| WORK REQUEST |
How many lines of these entries hold the string "prijs"? Reply with the number alone.

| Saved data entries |
* * * * *

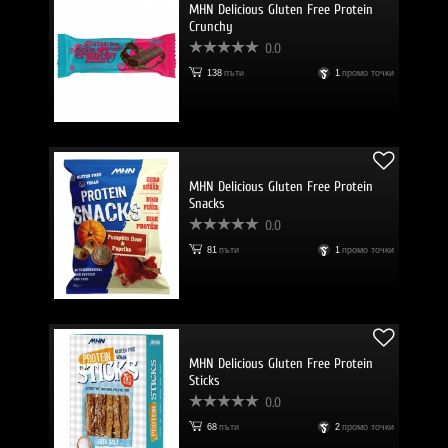
MHN Delicious Gluten Free Protein
Crunchy
0.0
138
пъти
1
промо точки
MHN Delicious Gluten Free Protein
Snacks
0.0
81
пъти
1
промо точки
MHN Delicious Gluten Free Protein
Sticks
0.0
68
пъти
2
промо точки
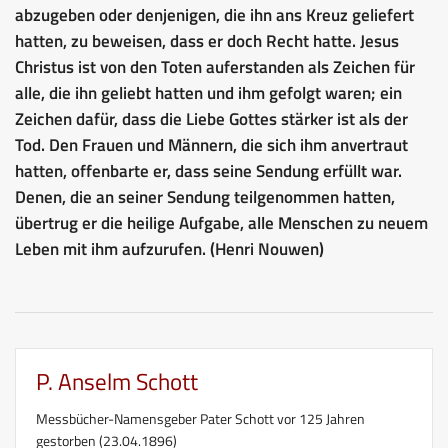
abzugeben oder denjenigen, die ihn ans Kreuz geliefert
hatten, zu beweisen, dass er doch Recht hatte. Jesus
Christus ist von den Toten auferstanden als Zeichen für
alle, die ihn geliebt hatten und ihm gefolgt waren; ein
Zeichen dafür, dass die Liebe Gottes stärker ist als der
Tod. Den Frauen und Männern, die sich ihm anvertraut
hatten, offenbarte er, dass seine Sendung erfüllt war.
Denen, die an seiner Sendung teilgenommen hatten,
übertrug er die heilige Aufgabe, alle Menschen zu neuem
Leben mit ihm aufzurufen. (Henri Nouwen)
P. Anselm Schott
Messbücher-Namensgeber Pater Schott vor 125 Jahren
gestorben (23.04.1896)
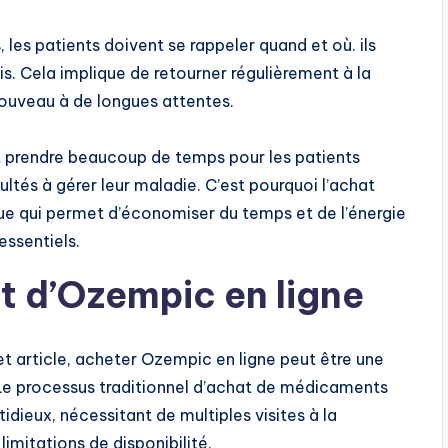
les patients doivent se rappeler quand et où. ils
s. Cela implique de retourner régulièrement à la
ouveau à de longues attentes.
et prendre beaucoup de temps pour les patients
ultés à gérer leur maladie. C’est pourquoi l’achat
que qui permet d’économiser du temps et de l’énergie
essentiels.
t d’Ozempic en ligne
 article, acheter Ozempic en ligne peut être une
 Le processus traditionnel d’achat de médicaments
idieux, nécessitant de multiples visites à la
imitations de disponibilité.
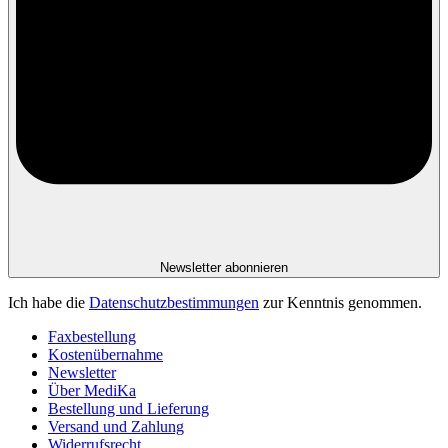
Newsletter abonnieren
Ich habe die
Datenschutzbestimmungen
zur Kenntnis genommen.
Faxbestellung
Kostenübernahme
Newsletter
Über MediKa
Bestellung und Lieferung
Versand und Zahlung
Widerrufsrecht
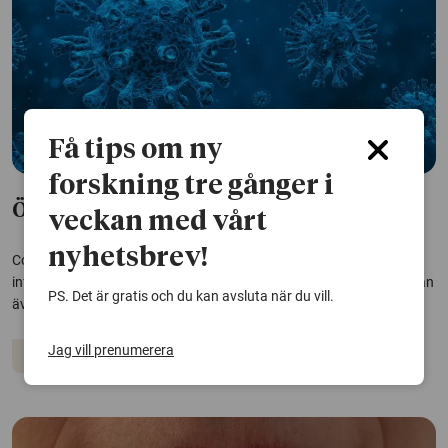
Få tips om ny
forskning tre gånger i
Ökad risk för körtelfeber efter covid-19
veckan med vårt
nyhetsbrev!
Covid-19 kan försvaga immunförsvaret och öka risken för andra
infektioner, till exempel körtelfeber. Fler effekter av coronaviruset kan
PS. Det är gratis och du kan avsluta när du vill.
även komma på sikt, enligt forskare bakom en ny studie.
Jag vill prenumerera
Coronaviruset
Infektioner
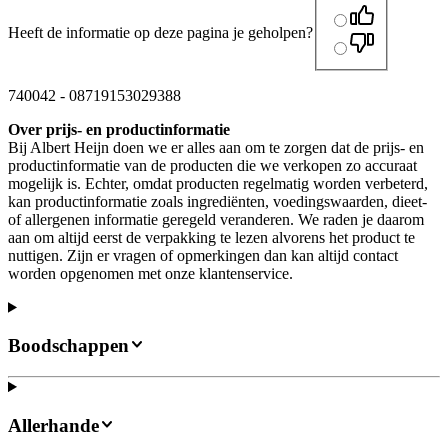
Heeft de informatie op deze pagina je geholpen?
740042
-
08719153029388
Over prijs- en productinformatie
Bij Albert Heijn doen we er alles aan om te zorgen dat de prijs- en
productinformatie van de producten die we verkopen zo accuraat
mogelijk is. Echter, omdat producten regelmatig worden verbeterd,
kan productinformatie zoals ingrediënten, voedingswaarden, dieet-
of allergenen informatie geregeld veranderen. We raden je daarom
aan om altijd eerst de verpakking te lezen alvorens het product te
nuttigen. Zijn er vragen of opmerkingen dan kan altijd contact
worden opgenomen met onze klantenservice.
Boodschappen
Allerhande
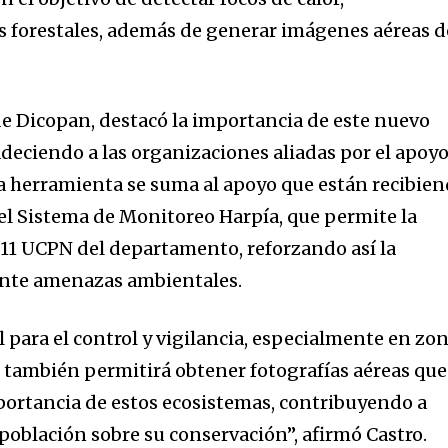
s forestales, además de generar imágenes aéreas d
 de Dicopan, destacó la importancia de este nuevo
adeciendo a las organizaciones aliadas por el apoy
a herramienta se suma al apoyo que están recibie
del Sistema de Monitoreo Harpía, que permite la
as 11 UCPN del departamento, reforzando así la
ante amenazas ambientales.
il para el control y vigilancia, especialmente en zo
ue también permitirá obtener fotografías aéreas que
portancia de estos ecosistemas, contribuyendo a
población sobre su conservación”, afirmó Castro.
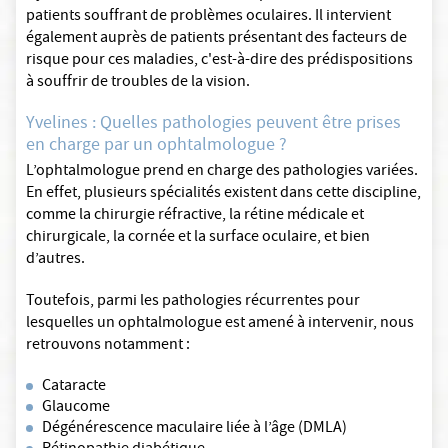
patients souffrant de problèmes oculaires. Il intervient
également auprès de patients présentant des facteurs de
risque pour ces maladies, c'est-à-dire des prédispositions
à souffrir de troubles de la vision.
Yvelines : Quelles pathologies peuvent être prises
en charge par un ophtalmologue ?
L’ophtalmologue prend en charge des pathologies variées.
En effet, plusieurs spécialités existent dans cette discipline,
comme la chirurgie réfractive, la rétine médicale et
chirurgicale, la cornée et la surface oculaire, et bien
d’autres.
Toutefois, parmi les pathologies récurrentes pour
lesquelles un ophtalmologue est amené à intervenir, nous
retrouvons notamment :
Cataracte
Glaucome
Dégénérescence maculaire liée à l’âge (DMLA)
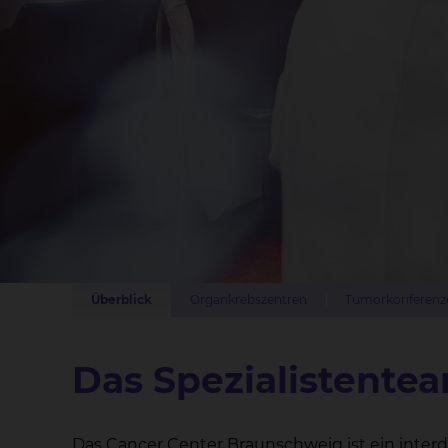
Überblick
Organkrebszentren
Tumorkonferenz
Das Spezialistentea
Das Cancer Center Braunschweig ist ein interd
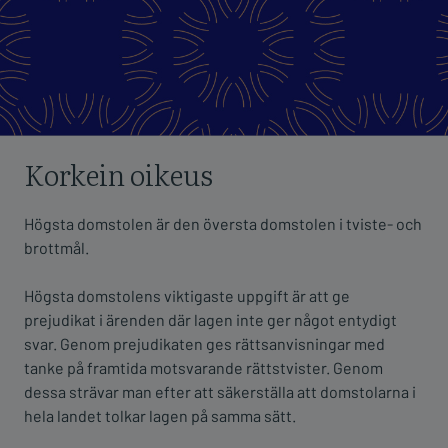
Korkein oikeus
Högsta domstolen är den översta domstolen i tviste- och
brottmål.
Högsta domstolens viktigaste uppgift är att ge
prejudikat i ärenden där lagen inte ger något entydigt
svar. Genom prejudikaten ges rättsanvisningar med
tanke på framtida motsvarande rättstvister. Genom
dessa strävar man efter att säkerställa att domstolarna i
hela landet tolkar lagen på samma sätt.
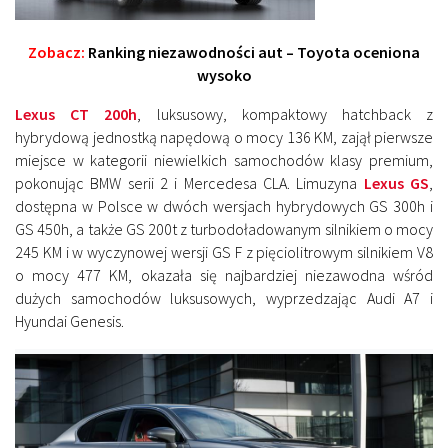
Zobacz:
Ranking niezawodności aut – Toyota oceniona
wysoko
Lexus CT 200h
, luksusowy, kompaktowy hatchback z
hybrydową jednostką napędową o mocy 136 KM, zajął pierwsze
miejsce w kategorii niewielkich samochodów klasy premium,
pokonując BMW serii 2 i Mercedesa CLA. Limuzyna
Lexus GS
,
dostępna w Polsce w dwóch wersjach hybrydowych GS 300h i
GS 450h, a także GS 200t z turbodoładowanym silnikiem o mocy
245 KM i w wyczynowej wersji GS F z pięciolitrowym silnikiem V8
o mocy 477 KM, okazała się najbardziej niezawodna wśród
dużych samochodów luksusowych, wyprzedzając Audi A7 i
Hyundai Genesis.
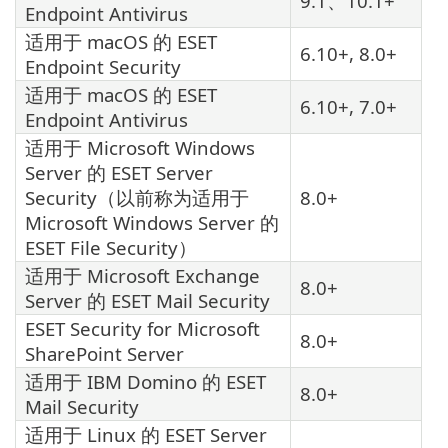
9.1、10.1+
Endpoint Antivirus
适用于 macOS 的
ESET
6.10+, 8.0+
Endpoint Security
适用于 macOS 的
ESET
6.10+, 7.0+
Endpoint Antivirus
适用于 Microsoft Windows
Server 的
ESET Server
Security
（以前称为适用于
8.0+
Microsoft Windows Server 的
ESET File Security
）
适用于 Microsoft Exchange
8.0+
Server 的
ESET Mail Security
ESET Security for Microsoft
8.0+
SharePoint Server
适用于 IBM Domino 的
ESET
8.0+
Mail Security
适用于 Linux 的
ESET Server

* * * * *

| ANSWER TO THE EXERCISE |
2